▶ [Exercise directions]: Your result should be the lines holding the word "shoulder", copied from the entries below.

Provided records below:

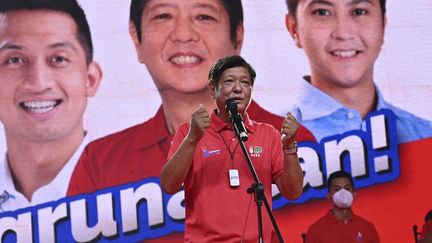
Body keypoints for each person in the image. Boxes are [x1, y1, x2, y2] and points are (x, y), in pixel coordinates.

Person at [67, 0, 314, 195]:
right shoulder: (100, 164)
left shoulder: (292, 141)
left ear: (237, 36)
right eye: (163, 16)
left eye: (203, 16)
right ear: (136, 37)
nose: (183, 35)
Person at [160, 55, 304, 242]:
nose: (238, 88)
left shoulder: (267, 134)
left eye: (245, 82)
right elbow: (168, 185)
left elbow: (293, 193)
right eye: (229, 81)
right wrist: (192, 139)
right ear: (213, 89)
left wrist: (289, 146)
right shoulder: (189, 132)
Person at [0, 0, 102, 212]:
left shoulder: (153, 196)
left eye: (58, 58)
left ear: (90, 79)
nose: (38, 83)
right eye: (15, 60)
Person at [284, 0, 432, 143]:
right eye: (322, 12)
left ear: (383, 24)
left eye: (359, 11)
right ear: (293, 28)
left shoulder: (425, 138)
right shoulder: (267, 145)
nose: (343, 33)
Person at [305, 170, 379, 243]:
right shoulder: (316, 230)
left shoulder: (367, 228)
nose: (343, 193)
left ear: (354, 195)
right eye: (337, 189)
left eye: (347, 189)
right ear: (329, 196)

End of Provided records.

▶ [Answer to this problem]:
right shoulder: (100, 164)
left shoulder: (292, 141)
left shoulder: (267, 134)
right shoulder: (189, 132)
left shoulder: (153, 196)
left shoulder: (425, 138)
right shoulder: (267, 145)
right shoulder: (316, 230)
left shoulder: (367, 228)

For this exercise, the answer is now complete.